Exercise A:
In the text below about a ranch painting and a doctoral program, translate this sentence into Spanish: "I know that I am not doing this for the money."

— Begin Text block —

Ranch painting-Lifebook cover

A painting I did of the old homesteader’s cabin at our ranch in Tooele County. It was built at the lower spring by the lowest of three irrigation ponds. My grandfather remodeled an old post office building that he had hauled out to the ranch from the Dugway Prooving Grounds which was placed at the highest pond near the upper spring.

As I began my doctoral program in Innovation and Education Reform at the University of Northern Colorado in the fall of 2019, I knew that this would be a challenge, especially at my age. I did not want to waste any time getting through this program, which meant keeping a sharp focus on my reasons for getting this degree. I knew that to move forward toward an EdD now could only be done if I had a passion for understanding the questions I have uncovered as a science and technology teacher over 30 years, questions that can only be answered through sustained and deep research.

I know that I am not doing this for the money. With only ten years or less left of my teaching career, I will never make up the cost of this program in higher salaries. I am not doing it to change jobs (although higher pay would be nice) or because I’m bored with what I am doing. I like teaching high school science; that’s why I’ve done it for 30 years. Getting this degree has to be because I have compelling questions that can be answered in no other way; this is a passion project.

— End Text block —

Exercise B:
Copy word for word the lines of the listing below, from the line with "text Ul. Główna 132 [148, 675, 1093, 703]" up to and including the line with "text do Zarządzenia".

— Begin Input —

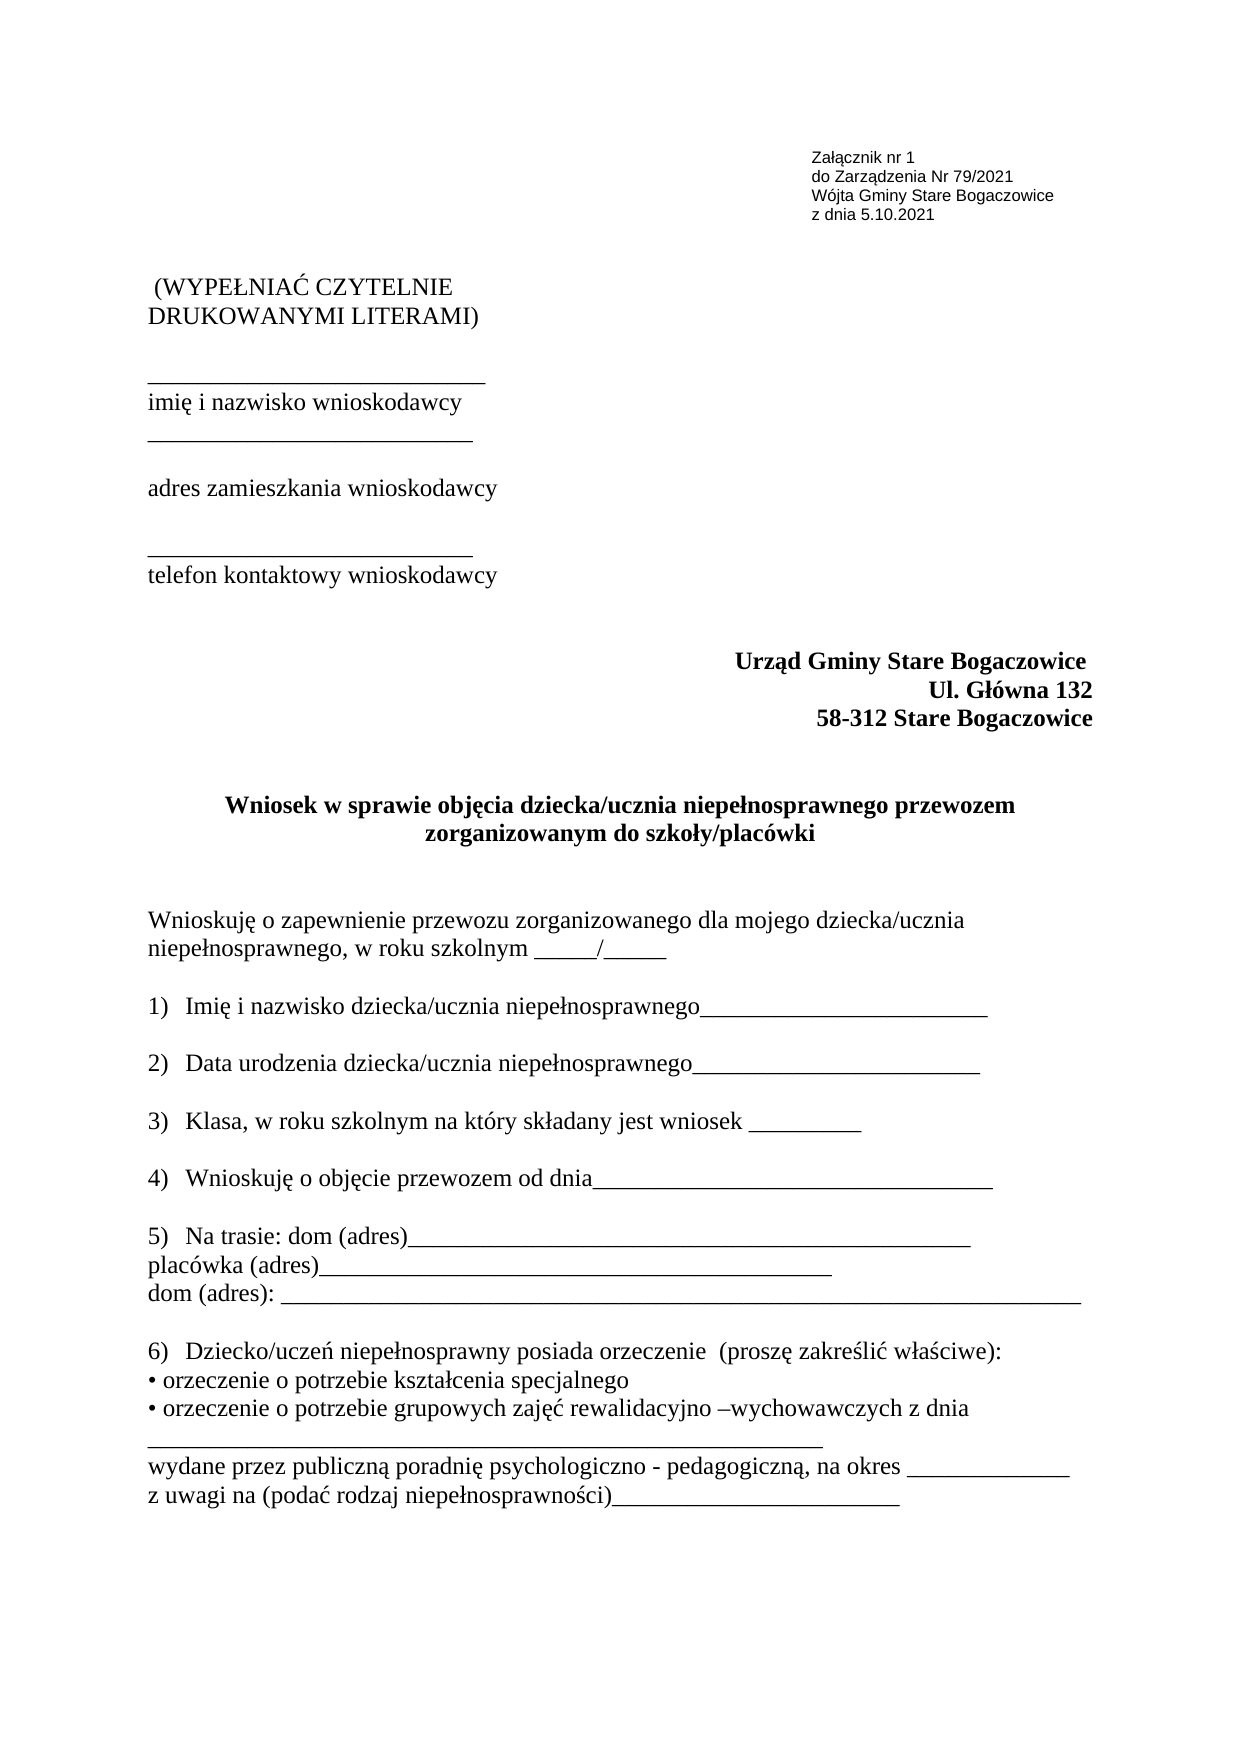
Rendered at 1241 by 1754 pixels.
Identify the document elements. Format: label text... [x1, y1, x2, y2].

text Ul. Główna 132 [148, 675, 1093, 703]
text DRUKOWANYMI LITERAMI) [148, 301, 1093, 330]
text adres zamieszkania wnioskodawcy [148, 473, 1093, 502]
text z uwagi na (podać rodzaj niepełnosprawności)_______________________ [148, 1480, 1093, 1508]
text Załącznik nr 1 [738, 148, 1093, 167]
text 58-312 Stare Bogaczowice [148, 703, 1093, 732]
text (WYPEŁNIAĆ CZYTELNIE [148, 272, 1093, 301]
text dom (adres): ________________________________________________________________ [148, 1278, 1093, 1307]
text z dnia 5.10.2021 [738, 205, 1093, 224]
text imię i nazwisko wnioskodawcy [148, 387, 1093, 416]
text • orzeczenie o potrzebie grupowych zajęć rewalidacyjno –wychowawczych z dnia ______________________________________________________ [148, 1393, 1093, 1451]
text wydane przez publiczną poradnię psychologiczno - pedagogiczną, na okres _____________ [148, 1451, 1093, 1480]
list Dziecko/uczeń niepełnosprawny posiada orzeczenie (proszę zakreślić właściwe): [148, 1336, 1093, 1365]
text Wójta Gminy Stare Bogaczowice [738, 186, 1093, 205]
list Wnioskuję o objęcie przewozem od dnia________________________________ [148, 1163, 1093, 1192]
text ___________________________ [148, 358, 1093, 387]
text placówka (adres)_________________________________________ [148, 1250, 1093, 1278]
text do Zarządzenia Nr 79/2021 [738, 167, 1093, 186]
list Imię i nazwisko dziecka/ucznia niepełnosprawnego_______________________ [148, 991, 1093, 1020]
list Na trasie: dom (adres)_____________________________________________ [148, 1221, 1093, 1250]
text Wniosek w sprawie objęcia dziecka/ucznia niepełnosprawnego przewozem zorganizowanym do szkoły/placówki [148, 790, 1093, 847]
list Data urodzenia dziecka/ucznia niepełnosprawnego_______________________ [148, 1048, 1093, 1077]
text __________________________ [148, 416, 1093, 445]
list Klasa, w roku szkolnym na który składany jest wniosek _________ [148, 1106, 1093, 1135]
text Urząd Gminy Stare Bogaczowice [148, 646, 1093, 675]
text __________________________ [148, 531, 1093, 560]
text • orzeczenie o potrzebie kształcenia specjalnego [148, 1365, 1093, 1393]
text telefon kontaktowy wnioskodawcy [148, 560, 1093, 588]
text niepełnosprawnego, w roku szkolnym _____/_____ [148, 933, 1093, 962]
text Wnioskuję o zapewnienie przewozu zorganizowanego dla mojego dziecka/ucznia [148, 905, 1093, 933]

— End Input —

Full solution A:
Sé que no estoy haciendo esto por el dinero.

Full solution B:
text Ul. Główna 132 [148, 675, 1093, 703]
text DRUKOWANYMI LITERAMI) [148, 301, 1093, 330]
text adres zamieszkania wnioskodawcy [148, 473, 1093, 502]
text z uwagi na (podać rodzaj niepełnosprawności)_______________________ [148, 1480, 1093, 1508]
text Załącznik nr 1 [738, 148, 1093, 167]
text 58-312 Stare Bogaczowice [148, 703, 1093, 732]
text (WYPEŁNIAĆ CZYTELNIE [148, 272, 1093, 301]
text dom (adres): ________________________________________________________________ [148, 1278, 1093, 1307]
text z dnia 5.10.2021 [738, 205, 1093, 224]
text imię i nazwisko wnioskodawcy [148, 387, 1093, 416]
text • orzeczenie o potrzebie grupowych zajęć rewalidacyjno –wychowawczych z dnia ______________________________________________________ [148, 1393, 1093, 1451]
text wydane przez publiczną poradnię psychologiczno - pedagogiczną, na okres _____________ [148, 1451, 1093, 1480]
list Dziecko/uczeń niepełnosprawny posiada orzeczenie (proszę zakreślić właściwe): [148, 1336, 1093, 1365]
text Wójta Gminy Stare Bogaczowice [738, 186, 1093, 205]
list Wnioskuję o objęcie przewozem od dnia________________________________ [148, 1163, 1093, 1192]
text ___________________________ [148, 358, 1093, 387]
text placówka (adres)_________________________________________ [148, 1250, 1093, 1278]
text do Zarządzenia Nr 79/2021 [738, 167, 1093, 186]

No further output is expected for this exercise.